Within three weeks of Liberation on 9 May 1945, the first Jersey Airways aircraft returned to the Island and scheduled passenger flights began in June. The administration of the airport was handed back to the States on 2 October 1945.
Labour Government threat
The next apparent threat to the Island's independence and to the Airport came in 1946, not from an enemy power but from the United Kingdom's Labour Government, which wanted to nationalise all airports in the British Isles, including the Channel Islands. This was seen as the British government meddling in Island affairs and there was strong resistance to it. As a result of this altercation the Airport remained under States control, but with requirements to upgrade its facilities. However, Jersey Airways was taken over by British European Airways, the nationalised airline.
1951 - the grass runway was replaced with a 1,400 yard tarmac runway.
In 1957 the "Evening Post", after 20 years of hostility, came out in favour of the Airport. In a leader on 20 February it said:
- "It is fairly certain that were there no air services, hardly one quarter of the present numbers of tourists would make the journey by sea. ... Jersey's prosperity and even her standard of living become even more dependent upon the maintenance of efficient airline services to and from all parts of Britain ..."
This acceptance of the role of the Airport can be seen in the extension to the runways and their conversion to tarmac to take the new, larger aircraft that had been introduced. New departure facilities were built and modern equipment was purchased. The air/sea figures for 1955 showed that, for the first time, air travel had overtaken sea travel as a means of getting to the Island - 383,527 as against 354,416. In 1965, under Senator Wilfrid Kritchefski and his Harbours and Airports Committee, the number of air passengers exceeded 1,000,000.
1965 saw the introduction of scheduled jet services to the Island.
The most recent annual figures (1986) for the airport show that there were 29,131 commercial traffic movements into and out of the Island. Altogether 1,571,680 passengers and 8,361 tonnes of freight were carried.
The first fatal accident involving an aeroplane in Jersey happened on 26 August 1934 when a DH 84, the "St Ouen's Bay", belonging to Jersey Airways slewed to the right on take off and ran into the seawall crushing two boys. Dennis Henry Dutot was found to be dead on arrival at the Hospital and his friend, Raymond Pottigny, was injured.
Air travel claimed its next local victims on 31 July 1936 when the Jersey Airways amphibian, the "Cloud of Iona", failed to arrive from Guernsey. It would appear that the plane crashed into the sea somewhere to the south of Jersey. The bodies of the eight passengers and two crew, all wearing life-jackets, were washed up on the French coast a week later.
At 10.52am on 4 November, 1938 the Airport suffered its first tragedy. A Jersey Airways DH 86 Express (G-ACZN), the ' ' St Catherine's Bay ' ', en route for Southampton, crashed on take-off into a field in Rue es Minquiers killing the 13 passengers and crew. The pilot was a Capt Carey and the radio officer was Jack Lyons. Four of the passengers were Major Voisin, his wife and two children. A 14th body was found and proved to be Mr Edmund Le Cornu, the foreman of Mr Lauren's farm, St Peter.
The most recent commercial aircraft accident to occur on the Island was a British United Dakota on 14 April 1965, en route from Paris to Jersey. While trying to land in fog the plane struck a landing pole in Oak Walk, St Peter, cartwheeled into a field and burst into flames. Twenty three passengers and three crew died. The only survivor was an air hostess, Dominique Sillere, who was found lying unconscious with both legs broken near the wreckage.
Despite these accidents, Jersey airport has one of the best safety records in the world.

Data listing:
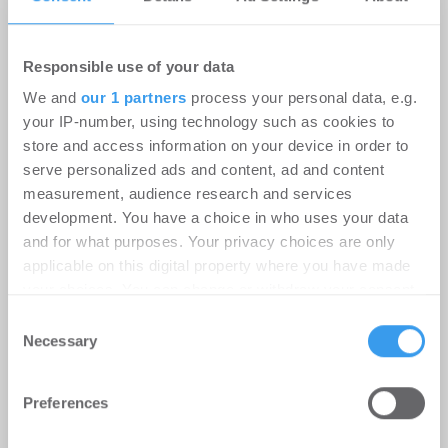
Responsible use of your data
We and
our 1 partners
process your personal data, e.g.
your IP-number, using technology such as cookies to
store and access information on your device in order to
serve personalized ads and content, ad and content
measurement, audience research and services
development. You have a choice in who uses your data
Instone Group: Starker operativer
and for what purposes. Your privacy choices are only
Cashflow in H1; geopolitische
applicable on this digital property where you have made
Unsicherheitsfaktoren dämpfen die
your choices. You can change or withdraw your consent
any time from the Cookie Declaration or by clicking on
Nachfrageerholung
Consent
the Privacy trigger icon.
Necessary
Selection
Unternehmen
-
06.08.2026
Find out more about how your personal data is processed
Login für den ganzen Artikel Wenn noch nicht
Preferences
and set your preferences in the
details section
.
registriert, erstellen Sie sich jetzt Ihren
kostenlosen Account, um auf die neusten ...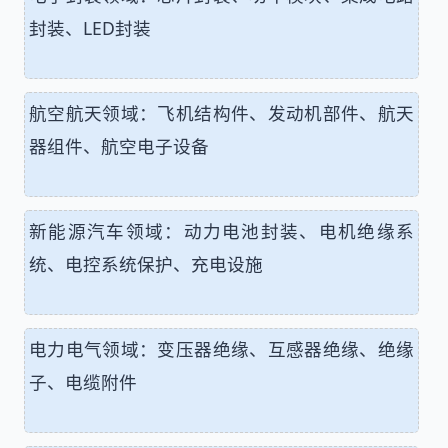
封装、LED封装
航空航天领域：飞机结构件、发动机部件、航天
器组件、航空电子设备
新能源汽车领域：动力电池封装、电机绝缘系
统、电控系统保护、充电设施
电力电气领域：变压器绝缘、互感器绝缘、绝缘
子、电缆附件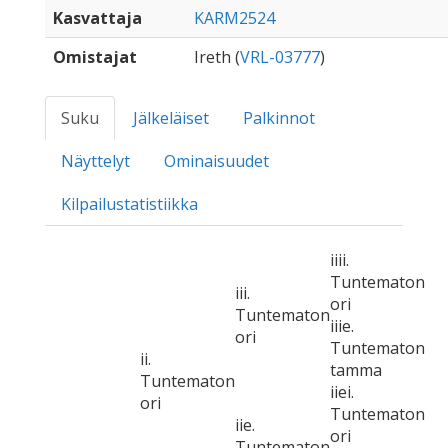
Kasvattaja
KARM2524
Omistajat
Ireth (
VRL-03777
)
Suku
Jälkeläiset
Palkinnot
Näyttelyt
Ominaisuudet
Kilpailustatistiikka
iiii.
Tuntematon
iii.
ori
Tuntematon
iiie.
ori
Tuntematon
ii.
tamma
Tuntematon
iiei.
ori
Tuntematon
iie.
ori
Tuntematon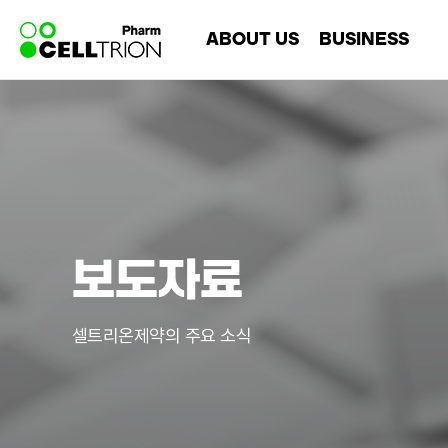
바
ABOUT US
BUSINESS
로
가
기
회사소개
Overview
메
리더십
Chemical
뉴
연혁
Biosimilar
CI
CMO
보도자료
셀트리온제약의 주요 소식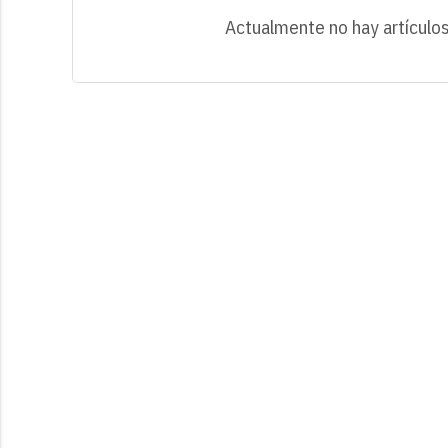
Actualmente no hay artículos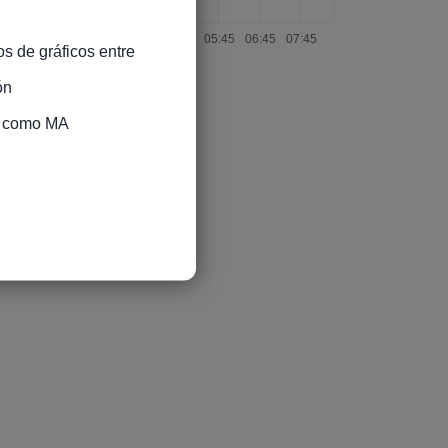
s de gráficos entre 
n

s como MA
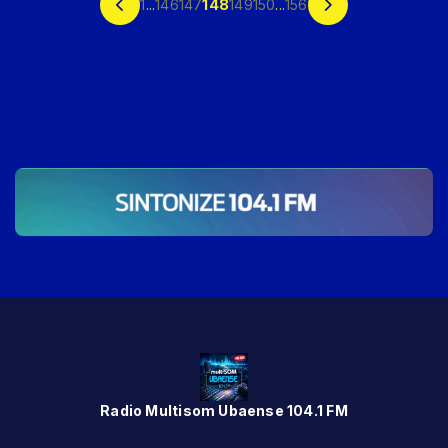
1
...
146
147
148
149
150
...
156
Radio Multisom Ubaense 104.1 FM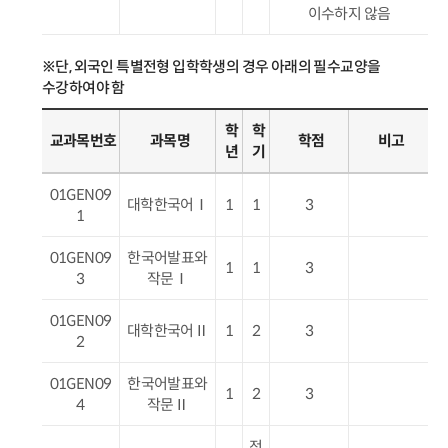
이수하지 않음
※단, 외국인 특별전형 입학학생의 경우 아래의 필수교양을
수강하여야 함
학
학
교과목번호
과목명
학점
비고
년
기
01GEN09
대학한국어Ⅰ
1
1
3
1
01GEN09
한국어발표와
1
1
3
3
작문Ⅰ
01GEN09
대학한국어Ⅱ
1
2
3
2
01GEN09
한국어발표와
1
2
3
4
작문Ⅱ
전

Work to complete:
**a)** From the passage on Jersey Airport, extract the part that opens with the words containing "Air travel claimed" and closes with "farm, St Peter.", copying it word for word.
**b)** Answer these questions using the passage on Jersey Airport:
(i) On what date was the administration of the airport handed back to the States?
(ii) What replaced the grass runway in 1951?
(iii) Who was the only survivor of the British United Dakota crash on 14 April 1965?
**c)** Summarize the passage on Jersey Airport in three sentences.

Task-by-task answers:
**a)**
Air travel claimed its next local victims on 31 July 1936 when the Jersey Airways amphibian, the "Cloud of Iona", failed to arrive from Guernsey. It would appear that the plane crashed into the sea somewhere to the south of Jersey. The bodies of the eight passengers and two crew, all wearing life-jackets, were washed up on the French coast a week later.
At 10.52am on 4 November, 1938 the Airport suffered its first tragedy. A Jersey Airways DH 86 Express (G-ACZN), the ' ' St Catherine's Bay ' ', en route for Southampton, crashed on take-off into a field in Rue es Minquiers killing the 13 passengers and crew. The pilot was a Capt Carey and the radio officer was Jack Lyons. Four of the passengers were Major Voisin, his wife and two children. A 14th body was found and proved to be Mr Edmund Le Cornu, the foreman of Mr Lauren's farm, St Peter.

**b)**
(i) 2 October 1945
(ii) A 1,400 yard tarmac runway
(iii) Dominique Sillere, an air hostess

**c)** After Liberation in 1945, Jersey Airways flights resumed and the airport returned to the States, which kept control despite the Labour Government's 1946 attempt to nationalize airports, though British European Airways took over Jersey Airways. The airport was expanded with tarmac runways and new facilities, and its traffic grew: air travel overtook sea travel in 1955, air passengers exceeded 1,000,000 in 1965, scheduled jet services began that year, and 1,571,680 passengers were carried in 1986. Several fatal accidents occurred between 1934 and 1965, yet Jersey airport has one of the best safety records in the world.